Quando vi incontraste? 

“Il martedì ad Arcore. C’era anche Galliani. Parlammo di calcio dalle otto di sera alle due di notte. Berlusconi mi spiegò il progetto, io ero entusiasta e accettai anche se tornando a Parma, in autostrada, ci ripensai perché non potevo comportarmi male nei confronti della Fiorentina che avrei dovuto incontrare. La mattina telefonai a Rognoni e gli spiegai il problema. Lui mi rassicurò. ‘Berlusconi ti vuole a tutti i costi. Dobbiamo tornare ad Arcore, è pronto il contratto’, mi disse. Andammo, Berlusconi non c’era: era impegnato con Pippo Baudo e Raffaella Carrà. Io firmai il contratto in bianco. Spiegai che era il mio modo per ringraziarli della loro fiducia. Ero un perfetto sconosciuto e mi stavano dando una grandissima opportunità. Scoprii che avrei guadagnato di meno di quello che prendevo in B al Parma, ma non m’importava”.
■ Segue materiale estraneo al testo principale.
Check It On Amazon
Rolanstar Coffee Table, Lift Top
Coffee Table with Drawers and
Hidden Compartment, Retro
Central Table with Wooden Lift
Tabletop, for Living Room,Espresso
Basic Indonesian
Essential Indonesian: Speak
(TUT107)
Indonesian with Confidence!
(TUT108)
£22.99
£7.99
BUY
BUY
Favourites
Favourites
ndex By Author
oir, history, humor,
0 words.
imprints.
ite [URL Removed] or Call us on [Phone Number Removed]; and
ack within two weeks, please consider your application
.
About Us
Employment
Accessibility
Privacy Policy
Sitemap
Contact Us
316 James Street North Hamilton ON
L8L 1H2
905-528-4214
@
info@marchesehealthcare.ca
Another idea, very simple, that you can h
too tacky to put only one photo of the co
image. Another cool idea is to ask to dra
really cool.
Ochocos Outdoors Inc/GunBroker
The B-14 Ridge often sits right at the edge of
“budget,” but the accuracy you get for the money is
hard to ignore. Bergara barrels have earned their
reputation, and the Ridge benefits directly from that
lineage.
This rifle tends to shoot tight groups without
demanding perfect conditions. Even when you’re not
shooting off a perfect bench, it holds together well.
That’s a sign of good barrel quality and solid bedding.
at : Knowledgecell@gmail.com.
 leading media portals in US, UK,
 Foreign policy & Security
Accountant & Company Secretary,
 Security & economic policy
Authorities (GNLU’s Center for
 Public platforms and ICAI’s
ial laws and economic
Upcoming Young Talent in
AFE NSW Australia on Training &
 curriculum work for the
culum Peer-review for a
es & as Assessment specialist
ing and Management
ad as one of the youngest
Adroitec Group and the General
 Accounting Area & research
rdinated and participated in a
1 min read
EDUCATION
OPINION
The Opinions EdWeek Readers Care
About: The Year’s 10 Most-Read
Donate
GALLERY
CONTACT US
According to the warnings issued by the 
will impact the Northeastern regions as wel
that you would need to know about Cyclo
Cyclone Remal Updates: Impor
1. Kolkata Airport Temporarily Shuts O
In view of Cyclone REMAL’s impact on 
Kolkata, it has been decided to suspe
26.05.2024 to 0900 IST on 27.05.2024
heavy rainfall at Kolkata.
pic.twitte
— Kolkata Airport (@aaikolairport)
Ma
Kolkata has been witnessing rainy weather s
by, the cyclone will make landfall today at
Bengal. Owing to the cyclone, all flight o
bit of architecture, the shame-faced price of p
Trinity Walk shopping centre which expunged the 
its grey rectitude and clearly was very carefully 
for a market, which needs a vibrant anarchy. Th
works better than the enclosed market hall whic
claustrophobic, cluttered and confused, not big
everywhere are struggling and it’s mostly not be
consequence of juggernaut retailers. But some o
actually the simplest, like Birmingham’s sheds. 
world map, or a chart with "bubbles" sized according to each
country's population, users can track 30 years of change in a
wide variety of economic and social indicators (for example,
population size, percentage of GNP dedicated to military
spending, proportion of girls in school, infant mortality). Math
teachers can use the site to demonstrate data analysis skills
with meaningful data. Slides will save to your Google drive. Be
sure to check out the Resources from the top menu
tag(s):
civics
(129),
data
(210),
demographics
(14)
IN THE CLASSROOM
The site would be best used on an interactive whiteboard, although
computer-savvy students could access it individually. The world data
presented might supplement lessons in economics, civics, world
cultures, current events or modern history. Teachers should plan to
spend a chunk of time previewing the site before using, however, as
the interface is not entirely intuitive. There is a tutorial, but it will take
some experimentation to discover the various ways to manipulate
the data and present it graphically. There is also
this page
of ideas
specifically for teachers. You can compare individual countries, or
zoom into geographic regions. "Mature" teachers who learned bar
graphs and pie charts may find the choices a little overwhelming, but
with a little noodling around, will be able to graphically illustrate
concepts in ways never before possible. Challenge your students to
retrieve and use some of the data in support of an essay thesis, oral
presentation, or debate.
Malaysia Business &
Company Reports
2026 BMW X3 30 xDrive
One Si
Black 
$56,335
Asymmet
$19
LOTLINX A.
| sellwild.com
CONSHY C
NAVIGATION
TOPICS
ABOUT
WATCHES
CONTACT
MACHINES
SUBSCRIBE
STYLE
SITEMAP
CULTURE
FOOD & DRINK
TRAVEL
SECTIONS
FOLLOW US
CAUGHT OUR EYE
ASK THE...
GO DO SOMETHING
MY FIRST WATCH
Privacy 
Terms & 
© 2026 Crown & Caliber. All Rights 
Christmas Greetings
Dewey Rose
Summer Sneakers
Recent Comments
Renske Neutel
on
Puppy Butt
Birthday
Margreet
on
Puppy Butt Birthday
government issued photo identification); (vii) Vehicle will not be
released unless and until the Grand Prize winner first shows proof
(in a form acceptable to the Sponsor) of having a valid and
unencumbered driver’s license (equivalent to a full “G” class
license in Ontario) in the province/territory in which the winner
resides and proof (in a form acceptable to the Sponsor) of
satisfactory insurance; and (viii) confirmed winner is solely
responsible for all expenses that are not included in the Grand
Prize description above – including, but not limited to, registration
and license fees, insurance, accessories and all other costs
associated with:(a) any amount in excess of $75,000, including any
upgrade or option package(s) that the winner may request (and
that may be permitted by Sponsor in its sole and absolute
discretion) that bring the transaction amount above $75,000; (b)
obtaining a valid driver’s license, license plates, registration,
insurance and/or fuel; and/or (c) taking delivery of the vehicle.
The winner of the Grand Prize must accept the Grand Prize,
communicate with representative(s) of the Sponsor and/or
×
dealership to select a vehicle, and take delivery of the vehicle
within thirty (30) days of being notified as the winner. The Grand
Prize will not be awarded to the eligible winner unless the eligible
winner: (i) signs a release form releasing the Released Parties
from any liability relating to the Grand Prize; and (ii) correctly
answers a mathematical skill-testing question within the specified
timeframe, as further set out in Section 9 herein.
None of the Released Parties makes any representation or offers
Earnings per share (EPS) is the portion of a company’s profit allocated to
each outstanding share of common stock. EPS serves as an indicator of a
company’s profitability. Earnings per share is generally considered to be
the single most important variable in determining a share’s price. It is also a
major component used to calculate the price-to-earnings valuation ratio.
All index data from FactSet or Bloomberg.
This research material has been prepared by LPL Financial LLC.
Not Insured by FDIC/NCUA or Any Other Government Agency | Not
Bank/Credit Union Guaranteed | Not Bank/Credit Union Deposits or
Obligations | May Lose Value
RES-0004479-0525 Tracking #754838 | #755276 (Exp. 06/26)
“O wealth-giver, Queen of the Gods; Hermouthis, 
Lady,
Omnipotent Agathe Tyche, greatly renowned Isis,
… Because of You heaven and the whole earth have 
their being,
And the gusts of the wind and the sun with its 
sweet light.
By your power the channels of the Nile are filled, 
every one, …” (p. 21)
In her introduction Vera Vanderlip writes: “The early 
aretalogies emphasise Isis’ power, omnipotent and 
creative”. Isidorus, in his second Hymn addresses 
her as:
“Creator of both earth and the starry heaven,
Che cosa le chiese Berlusconi? 

“Di giocare bene e di vincere. In questo esatto ordine: prima veniva il gioco e poi, come diretta conseguenza, il risultato. Il successo doveva essere figlio del merito, mi spiegò, e doveva generare spettacolo”

E allora che successe?

“Berlusconi convocò il sottoscritto e tutta la squadra nel suo ufficio. Ci fece rimanere in piedi e, guardando negli occhi i giocatori, disse: ‘Sacchi è l’allenatore che ho scelto io e rimarrà anche il prossimo anno. Di voi, invece, non so chi resterà. Buon lavoro’. Bastarono queste poche parole per far breccia nelle teste dei giocatori. Che subito si adeguarono al clima”.